被害者とは何の関係もなかったマクミリアンが突然死刑囚として拘束されてしまうという理不尽には同情を禁じ得ないだろうし、事件を収束させるためにはどんなことでもやりかねない検察側の横暴には怒りを覚えるほかないからだ。
偽証を告白させたにも関わらず死刑が覆らないとなると、弁護側としては絶望的にならざるを得ないわけだが、それでもブライアンは決してあきらめることはない。次にはメディアなどを巻き込んで世論に訴えかけ、何とかマクミリアンの無罪を勝ち取ることに成功する。

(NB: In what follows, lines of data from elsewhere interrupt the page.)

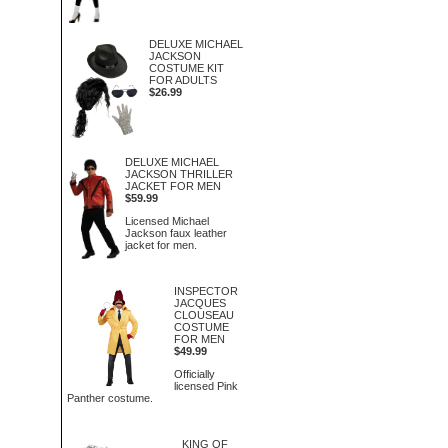
DELUXE MICHAEL
JACKSON
COSTUME KIT
FOR ADULTS
$26.99
DELUXE MICHAEL
JACKSON THRILLER
JACKET FOR MEN
$59.99
Licensed Michael
Jackson faux leather
jacket for men.
INSPECTOR
JACQUES
CLOUSEAU
COSTUME
FOR MEN
$49.99
Officially
licensed Pink
Panther costume.
KING OF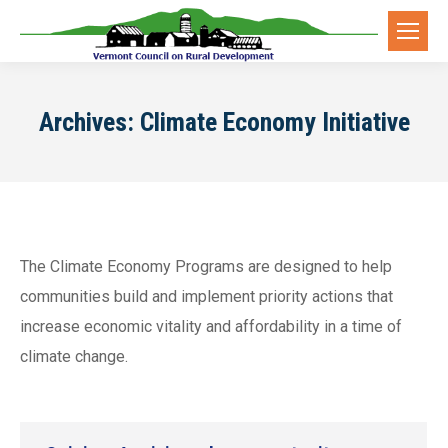
Archives:
Climate Economy Initiative
The Climate Economy Programs are designed to help
communities build and implement priority actions that
increase economic vitality and affordability in a time of
climate change.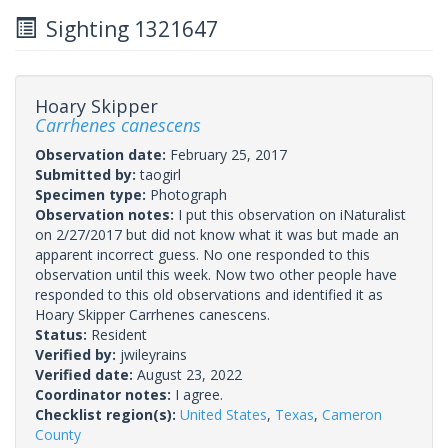
Sighting 1321647
Hoary Skipper
Carrhenes canescens
Observation date:
February 25, 2017
Submitted by:
taogirl
Specimen type:
Photograph
Observation notes:
I put this observation on iNaturalist
on 2/27/2017 but did not know what it was but made an
apparent incorrect guess. No one responded to this
observation until this week. Now two other people have
responded to this old observations and identified it as
Hoary Skipper Carrhenes canescens.
Status:
Resident
Verified by:
jwileyrains
Verified date:
August 23, 2022
Coordinator notes:
I agree.
Checklist region(s):
United States
,
Texas
,
Cameron
County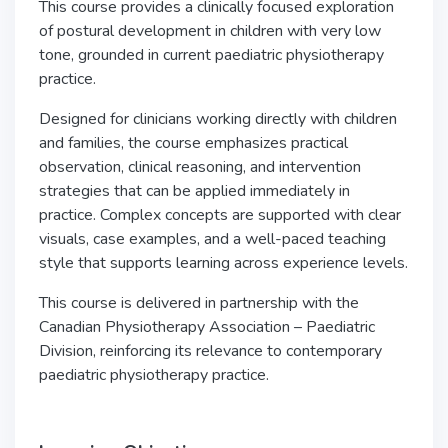
This course provides a clinically focused exploration
of postural development in children with very low
tone, grounded in current paediatric physiotherapy
practice.
Designed for clinicians working directly with children
and families, the course emphasizes practical
observation, clinical reasoning, and intervention
strategies that can be applied immediately in
practice. Complex concepts are supported with clear
visuals, case examples, and a well-paced teaching
style that supports learning across experience levels.
This course is delivered in partnership with the
Canadian Physiotherapy Association
– Paediatric
Division, reinforcing its relevance to contemporary
paediatric physiotherapy practice.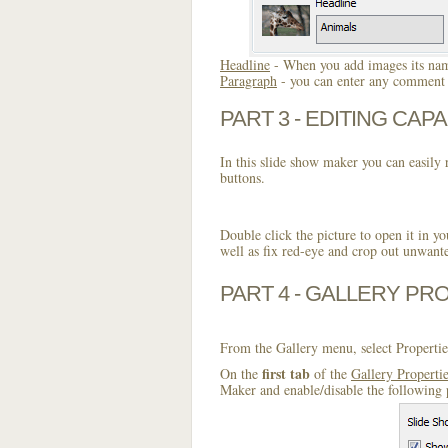
Headline
- When you add images its name
Paragraph
- you can enter any comment o
PART 3 - EDITING CAPA
In this slide show maker you can easily r
buttons.
Double click the picture to open it in yo
well as fix red-eye and crop out unwant
PART 4 - GALLERY PR
From the Gallery menu, select Propertie
first tab
On the
of the
Gallery Properti
Maker and enable/disable the following 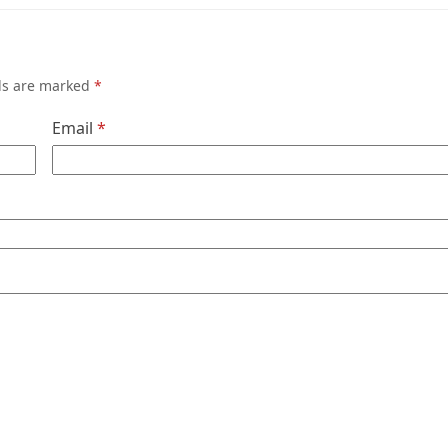
lds are marked
*
Email
*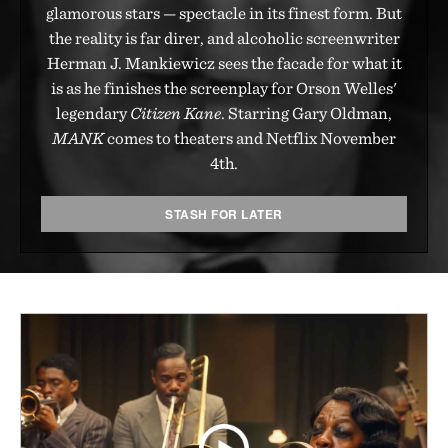
glamorous stars — spectacle in its finest form. But
the reality is far direr, and alcoholic screenwriter
Herman J. Mankiewicz sees the facade for what it
is as he finishes the screenplay for Orson Welles'
legendary
Citizen Kane
. Starring Gary Oldman,
MANK
comes to theaters and Netflix November
4th.
STASH FOR LATER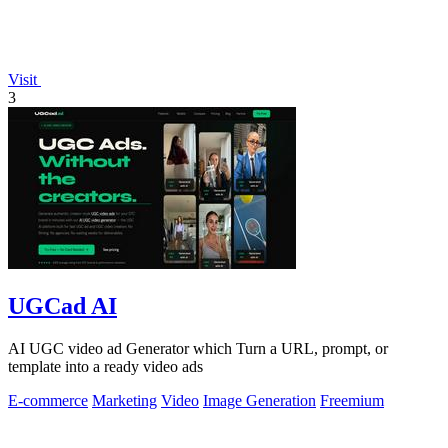
Visit
3
UGCad AI
AI UGC video ad Generator which Turn a URL, prompt, or
template into a ready video ads
E-commerce
Marketing
Video
Image Generation
Freemium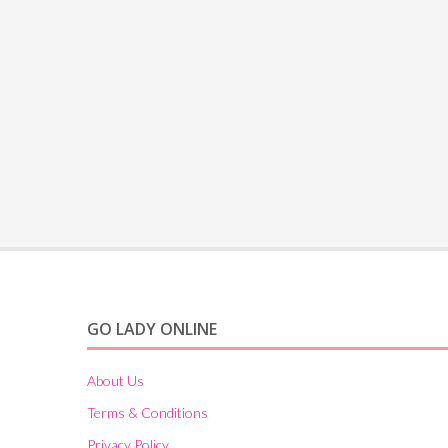
GO LADY ONLINE
About Us
Terms & Conditions
Privacy Policy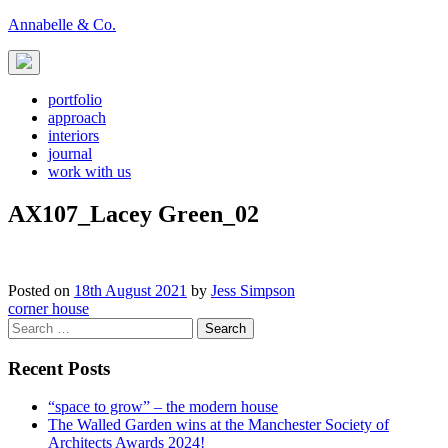
Skip
Annabelle & Co.
to
content
portfolio
approach
interiors
journal
work with us
AX107_Lacey Green_02
Posted on
18th August 2021
by
Jess Simpson
Post
corner house
Search
navigation
for:
Recent Posts
“space to grow” – the modern house
The Walled Garden wins at the Manchester Society of
Architects Awards 2024!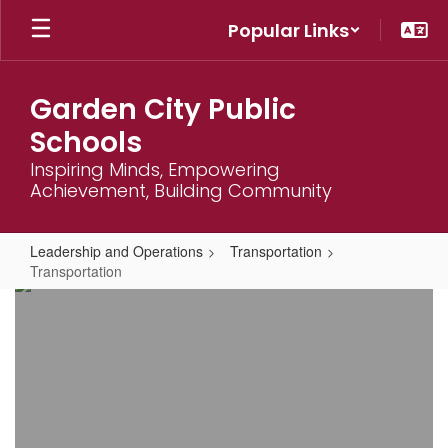
Skip
Popular Links
to
main
content
Garden City Public
Schools
Inspiring Minds, Empowering
Achievement, Building Community
Leadership and Operations
Transportation
Transportation
Transportation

結末はわかっていたことではあってもやはり感動的で泣かせる場面となっていたと思う。
きれいにまとまりすぎ?
デスティン・ダニエル・クレットン監督の日本でのデビュー作『ショート・ターム』もとてもいい話だったのだが、あまりにきれいにまとまり過ぎている部分にもの足りなさを感じた。本作も極めて真っ当に見応えのある作品なのだが、やはりあまりにきれいにまとまりすぎているようにも思えた。
主人公のブライアンは、マクミリアンが冤罪であることの証明を何度も司法に阻まれながらも、最後まで挫けることがない。検察側が最後に折れたのも根負けのようにも見えた。それほどブライアンという人物は不屈の精神を持った男ということになるだろう。こうしたヒーロー像は、ブライアンを演じたマイケル・B・ジョーダンの主演作『クリード 炎の宿敵』において、根性論で相手をねじ伏せた姿さえ思い出させた。
ちなみに本作で何度も言及される『アラバマ物語』の弁護士像はとても人気があるらしく、「アメリカ映画100年のヒーロー」というランキングにおいて1位を獲得するほどなのだとか。
しかし、そんな『アラバマ物語』の弁護士アティカス・フィンチですらも、ラストではコミュニティを守るための嘘には目をつぶることになったのだった。その意味では『アラバマ物語』はほろ苦さを感じさせる部分がある。
一方で『黒い司法 0%からの奇跡』の弁護士ブライアンは最後まで信念を貫き通し、勝利を勝ち取る。だから敵となる検察側の面子は自己保身に走るばかりのアホにしか見えなくなってしまい、あまりに図式化された法廷劇になっているようにも感じられたのだ。もっとも本作は現実をモデルとしているわけで、それはないものねだりなのかもしれないのだが……。
ブライアンを演じたマイケル・B・ジョーダンの堂々とした佇まいも、死刑囚マクミリアンの絶望と希望の揺らぎを表現したジェイミー・フォックスの抑えた演技もよかったのだが、一番インパクトがあったのはティム・ブレイク・ネルソンかもしれない。コーエン兄弟の『バスターのバラード』では愉快に歌い出すカウボーイを演じていたティム・ブレイク・ネルソンだが、本作では保身のために偽証する小悪党を演じてまったくの別人のようだった。